*Landmark coordinate records:*
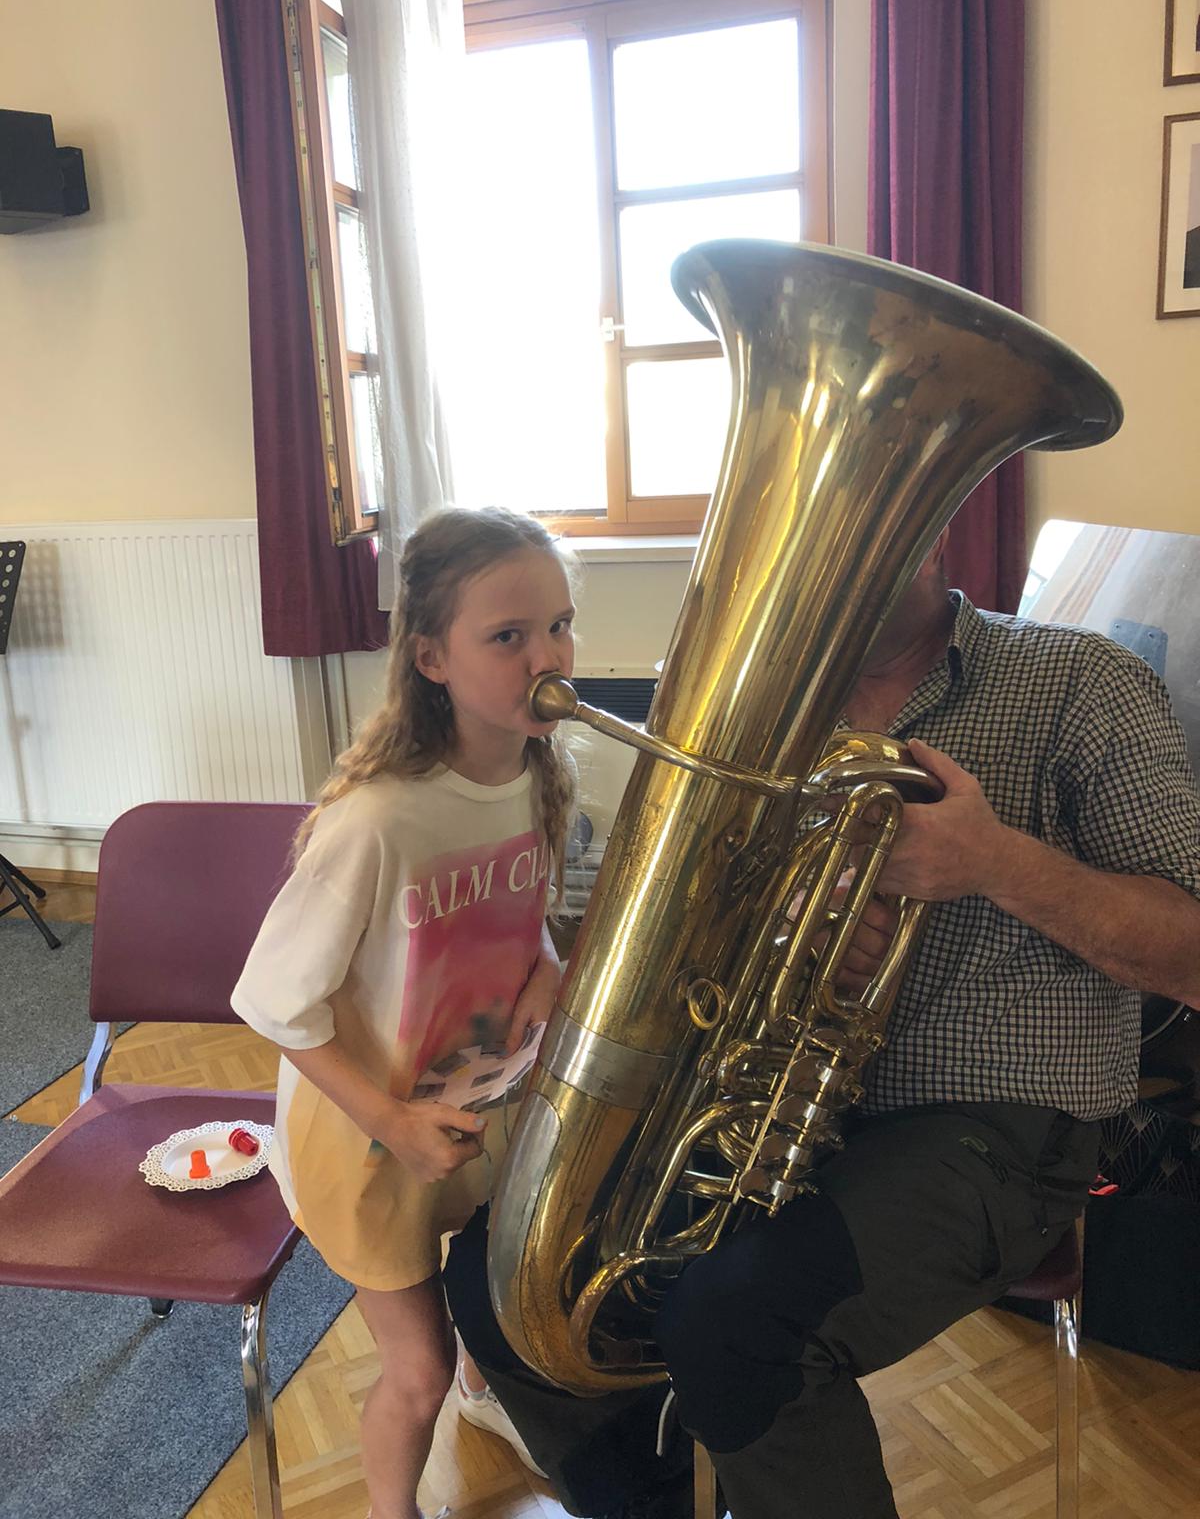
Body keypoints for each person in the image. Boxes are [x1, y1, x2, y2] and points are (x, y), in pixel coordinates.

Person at [443, 528, 1200, 1519]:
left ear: (937, 521)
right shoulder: (759, 722)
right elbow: (696, 934)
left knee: (739, 1322)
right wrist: (787, 931)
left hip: (994, 1128)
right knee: (503, 1271)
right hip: (768, 1095)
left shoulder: (1078, 680)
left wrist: (993, 862)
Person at [231, 506, 578, 1519]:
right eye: (508, 636)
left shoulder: (537, 773)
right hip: (369, 1138)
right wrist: (391, 1119)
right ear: (431, 658)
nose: (548, 658)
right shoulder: (378, 820)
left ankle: (485, 1397)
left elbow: (527, 924)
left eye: (559, 626)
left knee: (486, 1294)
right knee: (415, 1371)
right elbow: (271, 1001)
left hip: (475, 1112)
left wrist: (548, 970)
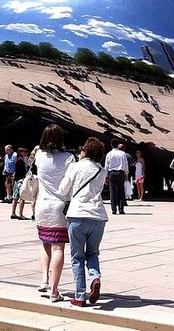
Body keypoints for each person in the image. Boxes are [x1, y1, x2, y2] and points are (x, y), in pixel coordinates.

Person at [58, 137, 108, 307]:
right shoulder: (102, 170)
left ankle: (80, 295)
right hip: (98, 216)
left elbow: (62, 189)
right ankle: (95, 277)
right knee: (93, 253)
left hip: (78, 214)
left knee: (77, 257)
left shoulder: (75, 166)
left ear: (85, 151)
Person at [34, 124, 76, 303]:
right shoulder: (68, 158)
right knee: (59, 246)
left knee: (45, 243)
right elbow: (71, 181)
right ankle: (54, 289)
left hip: (42, 205)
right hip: (60, 205)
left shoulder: (39, 155)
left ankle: (44, 279)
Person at [104, 139, 129, 214]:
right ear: (118, 145)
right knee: (121, 191)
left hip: (112, 173)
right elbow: (125, 164)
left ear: (111, 145)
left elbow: (106, 166)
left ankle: (114, 209)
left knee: (112, 191)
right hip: (120, 173)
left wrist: (106, 176)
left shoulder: (109, 154)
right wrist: (126, 173)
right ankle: (121, 209)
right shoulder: (122, 153)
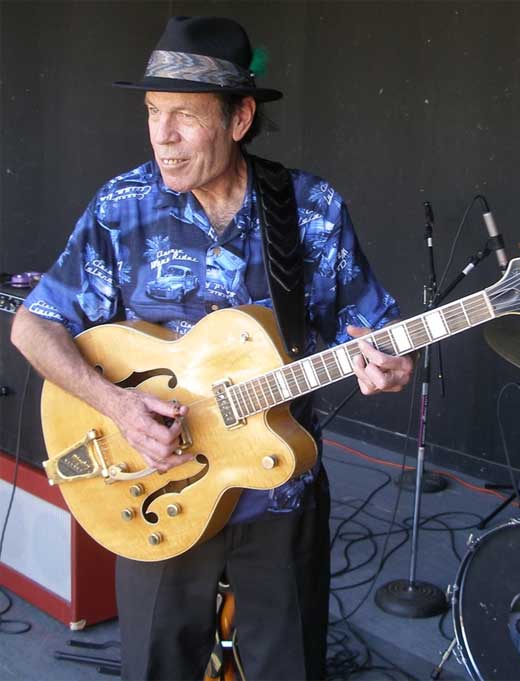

*AIM OF THE EXERCISE:*
From the data above, copy each line that holds "wrist".

*OUTPUT BELOW:*
right wrist: (787, 931)
left wrist: (993, 862)
right wrist: (391, 1119)
left wrist: (548, 970)
left wrist: (106, 176)
right wrist: (126, 173)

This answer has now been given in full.